─── Document section ───
You are using SQL Authentication. This requires the use of a self signed SSL certificate which is provided by the SQL Server so that the client can encrypt the authentication packets of the connection process.

My guess, no SSL breaks this process.


We had a similar issue, except we disabled all but TLS 1.2. Unfortunately some of our clients couldn't connect. These clients were using an older SQL Server Native Client driver that didn't have a compatible encryption protocol. We upgraded the client driver (from MS) and it resolved the issue. In this case the server log should have a better error message (e.g. SQL Server log or Windows System log, again on the server). E.g. "An SSL 3.0 connection request was received from a remote client application, but none of the cipher suites supported by the client application are supported by the server. The TLS connection request has failed."

support.microsoft.com: TLS 1.2 support for Microsoft SQL Server

SQL Server builds by version code

Something similar happened previously when we upgraded a server but we had some old PCs around that had OS limitations. See other question answer from last year.
─── Records shown ───
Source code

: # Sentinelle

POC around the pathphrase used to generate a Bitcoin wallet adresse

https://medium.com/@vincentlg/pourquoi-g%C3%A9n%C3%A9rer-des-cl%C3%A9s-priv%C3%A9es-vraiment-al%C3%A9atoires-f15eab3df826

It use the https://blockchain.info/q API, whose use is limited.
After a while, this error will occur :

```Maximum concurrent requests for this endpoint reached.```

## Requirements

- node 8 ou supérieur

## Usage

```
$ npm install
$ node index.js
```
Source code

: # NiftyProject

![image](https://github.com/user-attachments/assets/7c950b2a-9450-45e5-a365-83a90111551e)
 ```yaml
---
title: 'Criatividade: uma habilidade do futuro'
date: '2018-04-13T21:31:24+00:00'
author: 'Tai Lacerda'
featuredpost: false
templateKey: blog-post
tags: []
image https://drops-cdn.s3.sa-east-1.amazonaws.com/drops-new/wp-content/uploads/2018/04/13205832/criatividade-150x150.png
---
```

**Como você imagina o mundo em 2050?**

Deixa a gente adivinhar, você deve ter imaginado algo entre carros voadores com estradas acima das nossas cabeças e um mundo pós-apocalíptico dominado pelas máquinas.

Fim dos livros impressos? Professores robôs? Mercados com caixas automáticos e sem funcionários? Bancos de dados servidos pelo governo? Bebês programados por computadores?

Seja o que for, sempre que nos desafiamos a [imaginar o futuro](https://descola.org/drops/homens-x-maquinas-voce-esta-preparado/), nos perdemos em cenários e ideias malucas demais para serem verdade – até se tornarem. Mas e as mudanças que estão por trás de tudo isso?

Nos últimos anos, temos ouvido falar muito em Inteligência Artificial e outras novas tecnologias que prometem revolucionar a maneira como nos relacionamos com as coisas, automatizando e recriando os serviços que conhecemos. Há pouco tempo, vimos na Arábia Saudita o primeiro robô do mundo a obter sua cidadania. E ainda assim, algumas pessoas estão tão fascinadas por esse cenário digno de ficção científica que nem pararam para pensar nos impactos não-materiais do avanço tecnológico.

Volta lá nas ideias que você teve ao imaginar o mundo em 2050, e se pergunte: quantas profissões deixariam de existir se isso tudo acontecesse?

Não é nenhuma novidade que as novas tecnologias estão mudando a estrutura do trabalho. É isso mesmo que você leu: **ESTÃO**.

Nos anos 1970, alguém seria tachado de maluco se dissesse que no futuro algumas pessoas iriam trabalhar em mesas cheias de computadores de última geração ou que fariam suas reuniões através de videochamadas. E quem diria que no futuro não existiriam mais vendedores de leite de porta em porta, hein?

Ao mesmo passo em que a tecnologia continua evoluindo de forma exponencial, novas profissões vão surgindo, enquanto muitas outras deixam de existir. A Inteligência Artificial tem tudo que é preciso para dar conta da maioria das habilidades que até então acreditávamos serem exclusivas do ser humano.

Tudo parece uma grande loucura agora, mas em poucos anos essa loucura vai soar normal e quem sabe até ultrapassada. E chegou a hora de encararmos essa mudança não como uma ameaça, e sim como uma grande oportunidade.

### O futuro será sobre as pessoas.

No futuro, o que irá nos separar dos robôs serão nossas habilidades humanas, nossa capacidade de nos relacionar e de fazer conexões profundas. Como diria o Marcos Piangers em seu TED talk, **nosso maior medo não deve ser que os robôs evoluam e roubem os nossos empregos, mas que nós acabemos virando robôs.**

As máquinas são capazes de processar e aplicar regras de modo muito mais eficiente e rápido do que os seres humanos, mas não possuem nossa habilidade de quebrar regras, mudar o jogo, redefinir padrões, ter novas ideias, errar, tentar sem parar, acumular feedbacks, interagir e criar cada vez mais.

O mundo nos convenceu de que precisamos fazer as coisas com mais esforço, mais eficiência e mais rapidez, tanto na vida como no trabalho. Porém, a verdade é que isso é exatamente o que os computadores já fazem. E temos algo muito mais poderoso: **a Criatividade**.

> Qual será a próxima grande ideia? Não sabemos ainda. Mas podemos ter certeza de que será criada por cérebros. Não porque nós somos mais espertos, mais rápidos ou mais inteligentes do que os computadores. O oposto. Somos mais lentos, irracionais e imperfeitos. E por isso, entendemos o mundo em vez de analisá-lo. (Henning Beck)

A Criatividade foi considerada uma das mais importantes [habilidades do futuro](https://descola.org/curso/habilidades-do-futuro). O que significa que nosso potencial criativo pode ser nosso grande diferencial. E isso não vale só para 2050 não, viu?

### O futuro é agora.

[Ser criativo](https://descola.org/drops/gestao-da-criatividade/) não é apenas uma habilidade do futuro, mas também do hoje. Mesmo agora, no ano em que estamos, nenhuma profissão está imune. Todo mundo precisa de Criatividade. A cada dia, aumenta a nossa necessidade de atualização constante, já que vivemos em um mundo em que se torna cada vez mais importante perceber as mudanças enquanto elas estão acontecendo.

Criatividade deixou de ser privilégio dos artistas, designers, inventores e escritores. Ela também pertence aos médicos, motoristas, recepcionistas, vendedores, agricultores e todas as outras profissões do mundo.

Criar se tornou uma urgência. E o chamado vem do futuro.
───
■ **Work order 1**
Write out the passage of the SQL Server TLS text between "SQL Server builds" and "from last year.", inclusive.
■ **Work order 2**
Continue the SQL Server TLS text from where it stops.

■ **Answer space 1**
SQL Server builds by version code

Something similar happened previously when we upgraded a server but we had some old PCs around that had OS limitations. See other question answer from last year.

■ **Answer space 2**
Just to clarify, we upgraded the driver sub-version (e.g. 11.0.2100.60 to 11.0.7001). Obviously your SQL Server instance needs to be of sufficient service pack/version to handle the required encryption protocols. Note that the stand-alone client driver is (only?) available as part of the relevant Microsoft SQL Server "feature pack" (e.g. Microsoft SQL Server 2012 SP4 Feature Pack).


Just a wild guess, but my first look would be at Sql Server Configuration Manager to see if the "Force Encryption" flag is on for that instance. Just because they've "disabled SSL" it doesn't mean they've told SQL Server that non-SSL connections are ok.

Otherwise see the comments above about the SQL Server error log.

  • I thought the same, but since the customer claimed other apps were able to make the connection without issue I didn't check that yet.